Привстав со стула, он протянул руку к девушке и вытер её слëзы, после чего поцеловал в макушку, успокаивая. Конечно, никогда не просыхающим выпивохой Иисуса назвать было сложно, ведь пил он редко, только когда отправлялся навестить своего брата или еще какого-нибудь друга, но, стоит отдать ему должное, после таких гулянок возвращался он дай Вселенная к утру, не способный внятно выговорить ни слова, пахнущий как бочка бырла и не всегда на своих двоих. Обычно ему помогали сердобольные граждане, но иногда, когда особенно везло, он оставался в гостях еще на пару дней, и возвращался уже гораздо более похожим на человека. Ну, или на полубога, тут как посмотреть. И в том, и в другом случае особых проблем он не вызывал, зато всегда извинялся за своё поведение.
– Не в этом дело. – устало показала головой Сигюн. Она всегда переживала за каждого из домочадцев, как заботливая, но очень уж тревожная мать. – К его попойкам можно привыкнуть, но страшно мне, что будет, если в этот раз ему не повезет? Прямо как… Как…
Девушка прикусила губу. Ей до сих пор тяжело было вспоминать о пророке Мухаммеде, погибшем несколько дней назад, и Локи не мог винить её за это.
– Ох, ну если так, Иисус ведь будет не один, верно? Люцифер не даст брата в обиду, можешь мне поверить. – попытался успокоить ее Локи. Он специально подбирал мурлыкающие нотки, составляя свою речь, гладил Сигюн по голове и изо всех своих сил старался выглядеть уверенно. Кажется, это работало: девушка постепенно оттаивала и успокаивалась.
– Пожалуй, ты прав… – медленно и задумчиво проговорила она. – Люцифер ничем не дорожит так, как Иисусом. И, к тому же, никогда не напивается до беспамятства. И все же мне было бы гораздо спокойнее, если бы он вернулся домой раньше, или, еще лучше, вообще никуда не ходил…
Сигюн обняла своего мужа, прижалась к нему, положив голову на его плечо. Она уже не плакала, но казалась смертельно уставшей. Локи ничего не ответил ей, хоть и славился своей болтливостью: он понимал, что любые слова будут лишними, поэтому только гладил любимую по волосам и спине, позволяя ей выговориться.

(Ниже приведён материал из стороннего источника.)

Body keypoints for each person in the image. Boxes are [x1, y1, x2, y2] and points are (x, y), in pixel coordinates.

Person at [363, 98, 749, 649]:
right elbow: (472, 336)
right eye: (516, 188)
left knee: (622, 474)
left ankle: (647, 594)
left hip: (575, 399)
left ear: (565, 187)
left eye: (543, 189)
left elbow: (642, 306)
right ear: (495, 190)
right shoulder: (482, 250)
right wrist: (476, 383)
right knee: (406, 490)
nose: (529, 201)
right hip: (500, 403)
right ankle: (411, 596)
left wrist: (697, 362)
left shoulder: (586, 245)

– Нас ведь так мало осталось… Я уже почти не помню времена, когда мы были настоящими богами, свободными и сильными, когда люди верили, нет, знали, что мы существуем. Тогда нас было гораздо больше, а теперь… Мухаммед, Ярило, Афродита, Дима Московский, где они все теперь? И скоро я отправлюсь следом за ними.
Локи с ужасом посмотрел на неё и слегка потряс за плечи. Его невнятного цвета глаза выставляли на показ все отчаяние, острыми когтями сжимающее его сердце. Известный хитрец, бог лжи и обмана был сейчас чист и открыт. И напуган.
– Не говори так! Я обязательно придумаю, как не дать тебе… исчезнуть. – воскликнул он и вскочил на ноги, широкими шагами пересекая кухню до окна. Там он встал, уперевшись рукой в стену и выглянул в сад. Снаружи было мирно и спокойно, солнце только-только показалось из-за горизонта и не успело разогнать остатки утреннего тумана. В золотом свете блеснуло свежее надгробие.
– Ты не можешь отрицать этого. – неумолимо продолжала Сигюн. – этот мир близится к концу. Старые боги мрут, как мыши, а новые… Новых нет. Некому будет нас заменить.
Больше всего Локи раздражало, что Сигюн была безукоризненно права.